**Extract to read:**

Researchers at the University at Buffalo have found that fetuses of obese mother rats were programmed in utero to develop obesity in adulthood.
Moreover, they have shown for the first time that the metabolic programming occurs in the fetal hypothalamus, the area of the brain responsible for maintaining the body's energy homeostasis (body weight) throughout life.
Levels of the hormones insulin and leptin also were elevated in fetuses of these obese mother rats, abnormalities that have been correlated with increased appetite and insulin resistance (a prelude to diabetes), as well as obesity and hypertension.
"Our earlier studies looked at newborn rats of the obese mothers in the post-weaning period, so we didn't know how early this programming occurred," said Mulchand Patel, Ph.D., UB Distinguished Professor of Biochemistry and senior author on the study. "Now we know it occurs in utero and specifically in the hypothalamus.
"While these studies were done with rats, there is good reason to think the mechanism would be similar in humans," he said. " The fact that more than one-third of women of child-bearing age in the United States are expected to be overweight or obese during pregnancy, based on a 2003 study, does not portend well for good health of their offspring."

Saved entries
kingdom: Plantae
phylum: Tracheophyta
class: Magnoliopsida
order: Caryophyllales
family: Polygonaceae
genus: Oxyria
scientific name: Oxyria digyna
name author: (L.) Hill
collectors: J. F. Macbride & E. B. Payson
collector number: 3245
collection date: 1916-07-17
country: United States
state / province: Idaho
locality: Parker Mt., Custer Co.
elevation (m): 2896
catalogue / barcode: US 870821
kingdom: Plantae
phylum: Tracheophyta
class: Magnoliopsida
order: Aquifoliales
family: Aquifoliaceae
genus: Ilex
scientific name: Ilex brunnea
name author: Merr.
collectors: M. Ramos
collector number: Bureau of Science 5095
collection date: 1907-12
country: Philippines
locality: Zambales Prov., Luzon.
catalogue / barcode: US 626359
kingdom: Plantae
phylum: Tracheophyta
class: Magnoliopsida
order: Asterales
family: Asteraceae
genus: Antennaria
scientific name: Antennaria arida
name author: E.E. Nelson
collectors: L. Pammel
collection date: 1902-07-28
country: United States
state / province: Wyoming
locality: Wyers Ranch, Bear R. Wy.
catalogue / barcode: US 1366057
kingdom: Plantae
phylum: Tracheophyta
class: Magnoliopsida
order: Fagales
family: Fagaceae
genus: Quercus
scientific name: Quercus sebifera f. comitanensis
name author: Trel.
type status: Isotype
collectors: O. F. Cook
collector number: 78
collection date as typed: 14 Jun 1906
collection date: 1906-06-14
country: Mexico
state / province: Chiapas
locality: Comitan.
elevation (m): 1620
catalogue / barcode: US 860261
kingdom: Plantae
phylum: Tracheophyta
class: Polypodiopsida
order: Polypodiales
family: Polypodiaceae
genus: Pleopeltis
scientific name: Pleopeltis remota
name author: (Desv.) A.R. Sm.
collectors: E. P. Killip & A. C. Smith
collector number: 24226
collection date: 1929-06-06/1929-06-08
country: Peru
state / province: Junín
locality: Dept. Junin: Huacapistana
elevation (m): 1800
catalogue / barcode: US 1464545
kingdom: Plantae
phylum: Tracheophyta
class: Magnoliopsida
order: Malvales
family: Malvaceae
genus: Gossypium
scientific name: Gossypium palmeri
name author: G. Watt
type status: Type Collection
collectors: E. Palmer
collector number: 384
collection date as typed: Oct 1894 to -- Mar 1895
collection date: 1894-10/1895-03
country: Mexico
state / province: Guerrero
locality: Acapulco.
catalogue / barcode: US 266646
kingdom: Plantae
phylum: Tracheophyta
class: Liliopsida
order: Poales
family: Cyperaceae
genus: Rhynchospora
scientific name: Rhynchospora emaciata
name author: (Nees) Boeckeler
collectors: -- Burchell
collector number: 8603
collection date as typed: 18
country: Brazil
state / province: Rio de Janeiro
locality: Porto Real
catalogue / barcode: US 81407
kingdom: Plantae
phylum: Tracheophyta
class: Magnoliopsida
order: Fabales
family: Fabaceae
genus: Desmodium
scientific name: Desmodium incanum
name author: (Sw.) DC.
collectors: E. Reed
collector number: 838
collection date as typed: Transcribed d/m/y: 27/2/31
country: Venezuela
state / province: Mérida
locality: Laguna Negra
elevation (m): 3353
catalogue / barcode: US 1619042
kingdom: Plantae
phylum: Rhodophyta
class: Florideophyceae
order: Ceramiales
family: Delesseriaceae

**Tasks for this exercise:**
A. In the report on fetal obesity programming, restate the paragraph beginning "Levels of the hormones insulin and leptin" more briefly, keeping its main facts.
B. Quote the passage of the report on fetal obesity programming between "Levels of the" and "in the hypothalamus.", inclusive.

**Outputs by task:**
A. The fetuses of the obese mother rats also had elevated insulin and leptin levels. These abnormalities have been correlated with increased appetite, insulin resistance (a prelude to diabetes), obesity and hypertension.

B.
Levels of the hormones insulin and leptin also were elevated in fetuses of these obese mother rats, abnormalities that have been correlated with increased appetite and insulin resistance (a prelude to diabetes), as well as obesity and hypertension.
"Our earlier studies looked at newborn rats of the obese mothers in the post-weaning period, so we didn't know how early this programming occurred," said Mulchand Patel, Ph.D., UB Distinguished Professor of Biochemistry and senior author on the study. "Now we know it occurs in utero and specifically in the hypothalamus.